Porqué ¿de dónde surge esa vuelta al estribillo pop con coartada futurista si no es en los 3 minutos exactos de ‘Ashes to ashes’ y ‘Fashion’? ¿En qué otro espejo se miraron Gary Numan o David Sylvian si no es en el distanciamiento cool de las voces y letras de ‘It’s no game part.1’ y ‘Because you’re young’. Digamos que quitando hombreras y peinados exóticos, el germen de los nuevos románticos está en los 10 tracks de Scary Monsters. Por favor, no acusemos a Bowie de los variados esperpentos de la época, y agradezcamos otra de las cruces clavadas en el monstruo del rock progresivo.

Con la inestimable ayuda de Tony Visconti en la producción, los resultados de Scary Monsters logran una fusión entre el Bowie experimental de fines de los 70s y su faceta más exitosa de principios de esa década. Los primeros minutos con ‘It’s no game part.1’, advierten eso. Con un muy interesante trabajo en las armonías (que contrapone a la presencia de la japonesa Michi Hirota las habituales sobre-grabaciones vocales de Bowie) y variados filtros aplicados a los instrumentos, una balada bastante estándar (como se puede escuchar en ‘It`s no game part.2’, al final del disco) se transforma en un producto extraño y fascinante a la vez. ‘Up hill and backwards’ algo recuerda a ‘Panic in detroit’ y conforma con ‘Teenage wildlife’ el sector dedicado al recuerdo del rock de los 50s, siempre querido por el camaleón. ‘Because you’re young’, ‘Scream like an angel’ y la versión de ‘Kingdom come’ de Tom Verlaine logran desarrollar los conceptos sonoros de Lodger (Virgin, 1979), con la inestimable ayuda de Pete Townshed y Robert Fripp; pero es en la tríada ‘Scary monsters (and supercreeps)’, ‘Ashes to ashes’ y ‘Fashion’, que el disco alcanza mayor altura. Estirando los límites de la canción pop hasta lo indecible, Bowie logra imponer sus propios términos dentro de los rankings de la época. Una tajada de pop futurista, el retrato sobre un junkie con algunas frases prestadas por Kafka y la mejor canción tonta sobre un tema idénticamente estúpido, conforman los motivos porque este disco es de excepción.

Scary Monsters tuvo una alta influencia en la década que se iniciaba. Podemos pensar que este disco fue el que escucharon para bien y para mal Mark Hollis (Talk Talk), Nick Rhodes (Duran Duran) o Phil Oakley (The Human League).
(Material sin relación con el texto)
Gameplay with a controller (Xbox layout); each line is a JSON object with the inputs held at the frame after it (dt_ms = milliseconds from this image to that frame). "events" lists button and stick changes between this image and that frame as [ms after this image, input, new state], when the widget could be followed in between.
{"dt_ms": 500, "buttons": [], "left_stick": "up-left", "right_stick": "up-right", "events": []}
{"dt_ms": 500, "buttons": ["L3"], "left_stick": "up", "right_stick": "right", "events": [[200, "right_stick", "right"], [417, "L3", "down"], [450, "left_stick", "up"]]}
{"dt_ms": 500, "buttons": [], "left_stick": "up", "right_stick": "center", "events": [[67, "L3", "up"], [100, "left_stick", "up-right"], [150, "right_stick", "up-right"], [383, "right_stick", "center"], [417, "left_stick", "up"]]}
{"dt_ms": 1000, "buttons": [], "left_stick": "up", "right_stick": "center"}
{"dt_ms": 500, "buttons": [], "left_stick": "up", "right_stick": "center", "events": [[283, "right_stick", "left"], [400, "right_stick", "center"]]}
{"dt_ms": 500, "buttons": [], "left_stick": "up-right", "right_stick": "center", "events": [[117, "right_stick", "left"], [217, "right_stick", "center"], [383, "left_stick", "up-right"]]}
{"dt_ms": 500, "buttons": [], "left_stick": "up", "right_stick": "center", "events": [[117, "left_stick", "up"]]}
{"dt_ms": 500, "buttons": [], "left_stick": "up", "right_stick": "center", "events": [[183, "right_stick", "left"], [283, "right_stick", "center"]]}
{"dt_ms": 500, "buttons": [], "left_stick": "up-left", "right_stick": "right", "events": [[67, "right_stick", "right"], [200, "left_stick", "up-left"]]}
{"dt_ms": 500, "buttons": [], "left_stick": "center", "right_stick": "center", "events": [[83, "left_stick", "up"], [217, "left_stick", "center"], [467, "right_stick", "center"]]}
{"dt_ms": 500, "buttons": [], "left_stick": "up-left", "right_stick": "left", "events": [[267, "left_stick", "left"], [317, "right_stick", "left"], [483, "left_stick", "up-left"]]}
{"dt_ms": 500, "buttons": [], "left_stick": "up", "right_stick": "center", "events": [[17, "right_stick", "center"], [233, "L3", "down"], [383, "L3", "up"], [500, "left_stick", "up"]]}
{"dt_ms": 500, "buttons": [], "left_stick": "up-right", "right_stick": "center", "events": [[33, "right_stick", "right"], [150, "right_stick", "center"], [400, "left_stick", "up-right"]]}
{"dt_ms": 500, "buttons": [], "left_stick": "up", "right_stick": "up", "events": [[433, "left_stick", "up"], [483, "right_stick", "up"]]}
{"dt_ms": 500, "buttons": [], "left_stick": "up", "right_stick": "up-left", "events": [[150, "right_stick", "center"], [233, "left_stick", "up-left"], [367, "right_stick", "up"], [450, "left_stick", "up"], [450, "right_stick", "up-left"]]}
A partir de él, también, comenzarían las 2 opciones clásicas para referirse a cualquier nuevo trabajo de Bowie (cuando no es “otra desesperada adaptación a los nuevos tiempos???, es que “se está refugiando en sus hazañas del pasado???). Claro, el inglés antes reciclaba ideas de otros con más gracia y avanzaba más rápido que sus detractores. Por allá por 1980 David Robert Jones guardaba disfraces y se miraba con su satisfacción en su propio espejo.

*Todas las semanas revisamos un clásico contemporáneo. Algo para hacer memoria reciente.